Wednesday, April 20, 2011

Vengeance (2009)

Written by Ka-Fai Wai
Directed by Johnnie To

Johnnie To has cemented himself as the master of modern Hong Kong action in recent years, with a steady output of fantastic films. Here, he takes the unconventional approach, but ultimately has the same results.

Costello (Johnny Hallyday) comes to China to wreak vengeance on whomever attacked his daughter's family, while she remains in a coma, her husband and children are brutally slain.

Once in Hong Kong, Costello happens upon three men, Kwai (Anthony Wong Chau-Sang), Chu (Ka Tung Lam), and Fat Lok (Suet Lam), who are doing work familiar to Costello. Realizing the task he's up against, in a foreign city, with a foreign dialect, Costello manages to recruit the three men, and his quest for vengeance begins.
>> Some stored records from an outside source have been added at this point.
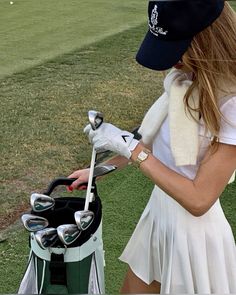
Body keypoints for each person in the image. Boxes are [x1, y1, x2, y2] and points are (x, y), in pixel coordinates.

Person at [68, 0, 236, 293]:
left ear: (205, 40)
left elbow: (199, 199)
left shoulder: (231, 103)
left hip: (193, 237)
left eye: (176, 46)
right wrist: (99, 169)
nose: (171, 60)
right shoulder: (184, 79)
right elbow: (151, 136)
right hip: (160, 214)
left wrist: (130, 148)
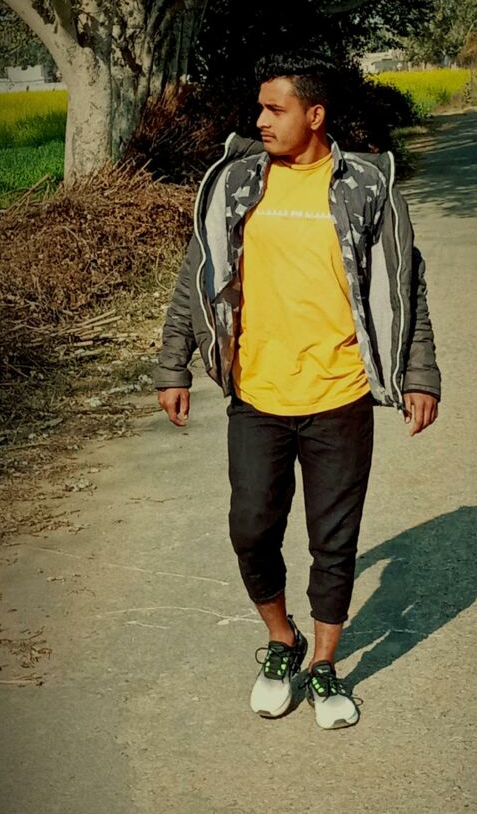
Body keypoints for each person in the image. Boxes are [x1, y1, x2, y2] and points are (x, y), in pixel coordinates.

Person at [154, 53, 441, 730]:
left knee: (332, 542)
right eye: (259, 108)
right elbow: (196, 274)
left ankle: (325, 664)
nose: (261, 120)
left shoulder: (366, 186)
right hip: (257, 394)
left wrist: (420, 374)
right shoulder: (235, 181)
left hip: (340, 395)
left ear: (314, 115)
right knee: (251, 529)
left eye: (274, 109)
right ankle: (283, 640)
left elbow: (406, 285)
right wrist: (172, 365)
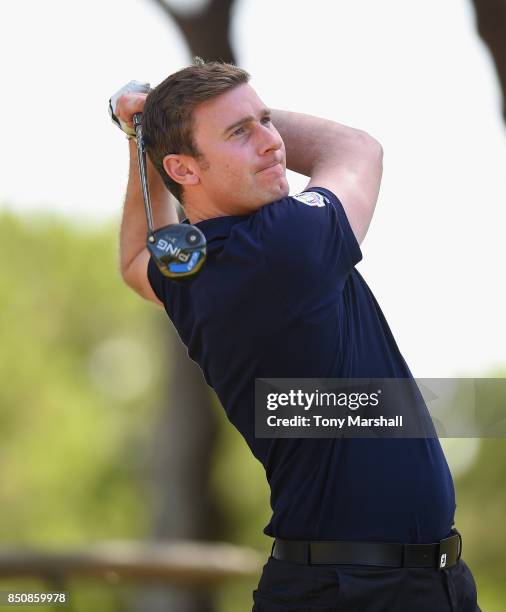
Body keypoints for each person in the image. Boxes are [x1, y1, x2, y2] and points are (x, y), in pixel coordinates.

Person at [110, 59, 480, 611]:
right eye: (240, 132)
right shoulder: (289, 239)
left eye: (266, 120)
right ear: (184, 169)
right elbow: (356, 148)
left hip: (393, 583)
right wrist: (158, 110)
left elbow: (136, 257)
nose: (272, 142)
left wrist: (151, 130)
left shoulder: (190, 266)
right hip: (360, 590)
Johnny To uses gunfights like Tarantino uses dialogue. They often become the bulk of the screen time, but audiences don't mind because they're exciting, and they manage to propel the story forward, which was one of the things that made John Woo famous.

To, to his credit, makes slower, meditative films, punctuated with loud, epic gunfights. This never becomes a gimmick, he uses death and gun violence as the most desperate actions of his most desperate characters.
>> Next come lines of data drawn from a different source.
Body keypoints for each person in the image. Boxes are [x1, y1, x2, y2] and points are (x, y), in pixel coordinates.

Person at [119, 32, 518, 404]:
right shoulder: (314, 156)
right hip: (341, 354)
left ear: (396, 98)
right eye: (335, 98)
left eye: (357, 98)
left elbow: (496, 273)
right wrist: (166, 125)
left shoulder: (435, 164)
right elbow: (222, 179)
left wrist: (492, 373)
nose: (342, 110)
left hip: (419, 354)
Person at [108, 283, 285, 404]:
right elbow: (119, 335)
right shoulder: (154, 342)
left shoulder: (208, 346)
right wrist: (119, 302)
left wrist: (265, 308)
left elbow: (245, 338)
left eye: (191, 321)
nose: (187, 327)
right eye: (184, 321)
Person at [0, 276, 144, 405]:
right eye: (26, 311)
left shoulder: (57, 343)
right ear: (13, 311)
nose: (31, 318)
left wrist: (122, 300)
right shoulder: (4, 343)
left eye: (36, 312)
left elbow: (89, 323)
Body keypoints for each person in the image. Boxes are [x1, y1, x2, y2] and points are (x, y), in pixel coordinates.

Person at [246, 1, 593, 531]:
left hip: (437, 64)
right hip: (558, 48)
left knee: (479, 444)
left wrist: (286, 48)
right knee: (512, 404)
On a technical level, To has one of the best crews in all of HK cinema, top shelf photography is firmly guided by meticulous sets and props. Detail shines through as one of To's strengths, and it's one of the many techniques he uses to tell his stories in few words, preferring to let the images and music speak at the most crucial of moments.
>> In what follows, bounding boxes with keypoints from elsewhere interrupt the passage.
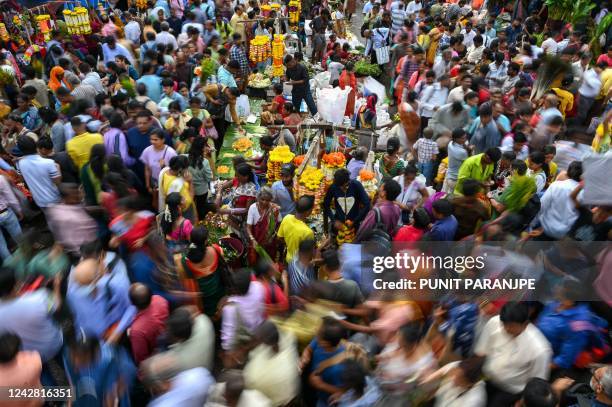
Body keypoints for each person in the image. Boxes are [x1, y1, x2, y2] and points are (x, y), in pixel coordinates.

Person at [475, 302, 552, 407]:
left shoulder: (540, 349)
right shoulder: (494, 323)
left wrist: (522, 402)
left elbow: (537, 383)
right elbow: (481, 351)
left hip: (509, 391)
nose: (506, 329)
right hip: (486, 378)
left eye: (511, 326)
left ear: (525, 325)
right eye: (504, 324)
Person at [128, 283, 170, 365]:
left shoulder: (137, 331)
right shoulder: (160, 300)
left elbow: (141, 360)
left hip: (156, 361)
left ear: (132, 303)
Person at [323, 169, 371, 239]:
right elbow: (326, 204)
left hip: (355, 224)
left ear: (348, 181)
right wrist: (334, 220)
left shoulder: (356, 185)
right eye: (340, 187)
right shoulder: (334, 187)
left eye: (345, 186)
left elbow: (367, 204)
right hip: (339, 224)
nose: (342, 189)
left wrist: (354, 221)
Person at [277, 195, 315, 262]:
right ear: (309, 212)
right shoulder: (308, 232)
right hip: (299, 265)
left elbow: (279, 238)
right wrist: (323, 245)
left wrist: (290, 244)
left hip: (288, 259)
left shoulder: (287, 218)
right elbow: (309, 254)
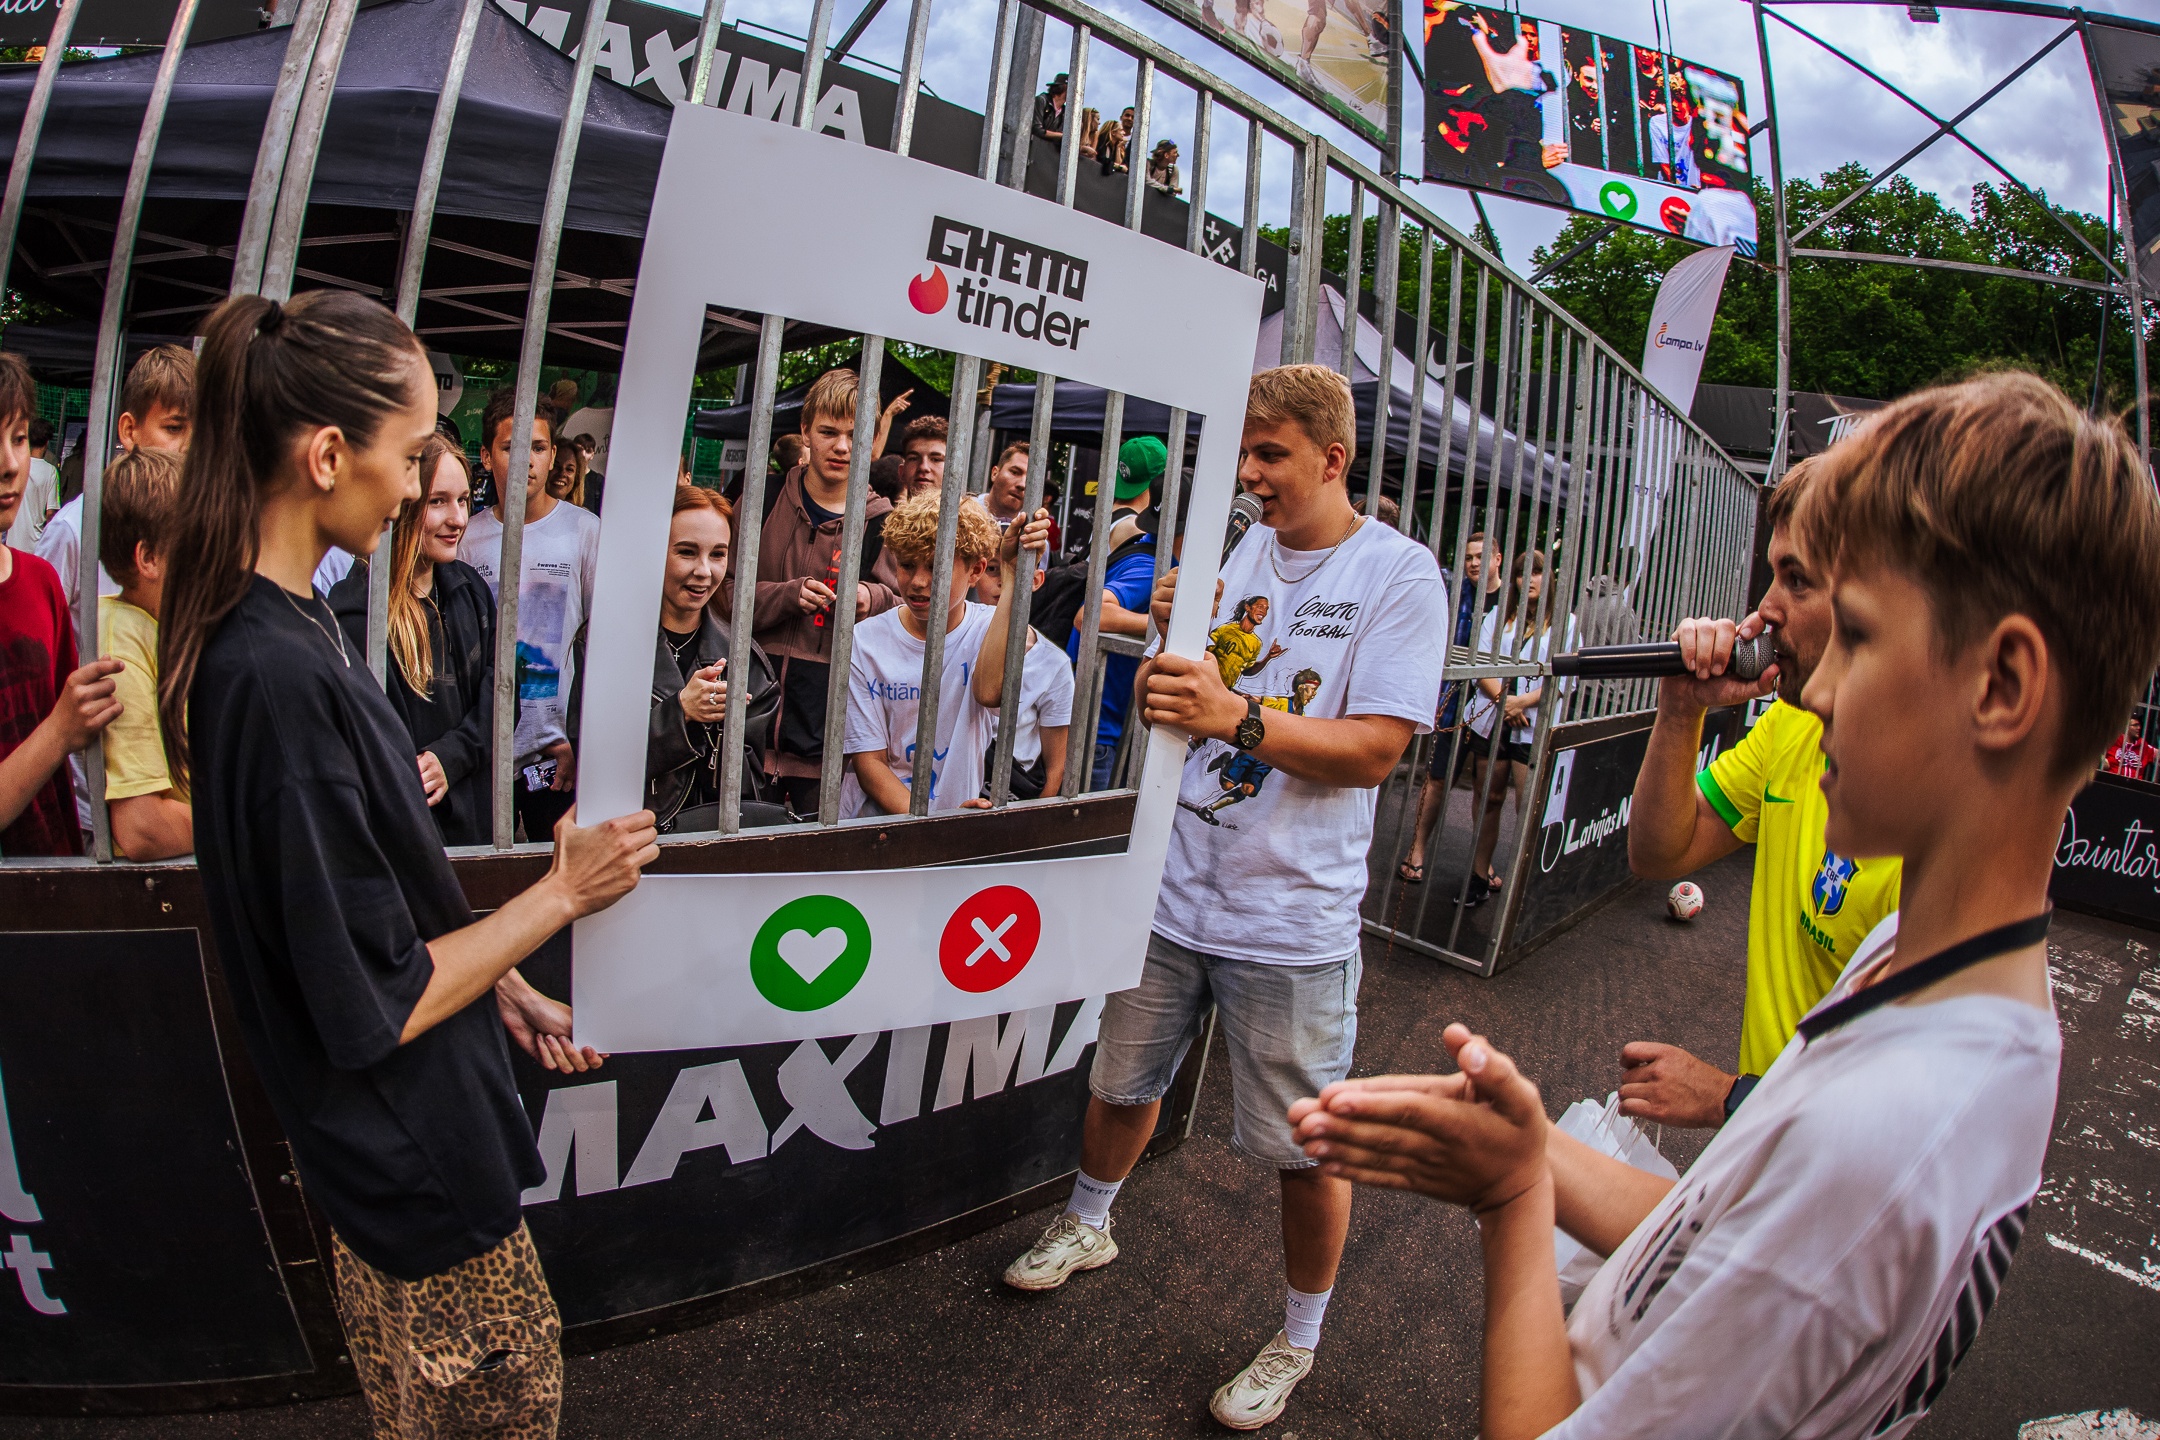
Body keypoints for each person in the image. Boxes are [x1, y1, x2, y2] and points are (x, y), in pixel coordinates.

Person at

A beautiful, tough film, in spirit it's a flashy John Ford western, at its heart it is a classic Chinese fable of a father's redemption. With French pop artist Johnny Hallyday at the forefront, this could have easily been an international crossover that tanked, thankfully the script and To's direction was able to take full advantage of Hallyday's foreign appearance and personal manner as a theme in the story, as the story comes to study the international language of honor and justice.

Not To's best recent film (that would be Election, in my opinion), but still miles better than many American crime thrillers from the same time frame. The rare film that is both an action film, and a drama film, that remains as exciting as it does intelligent throughout. Also, don't miss a particularly cruel performance from the great Simon Yam in a small role.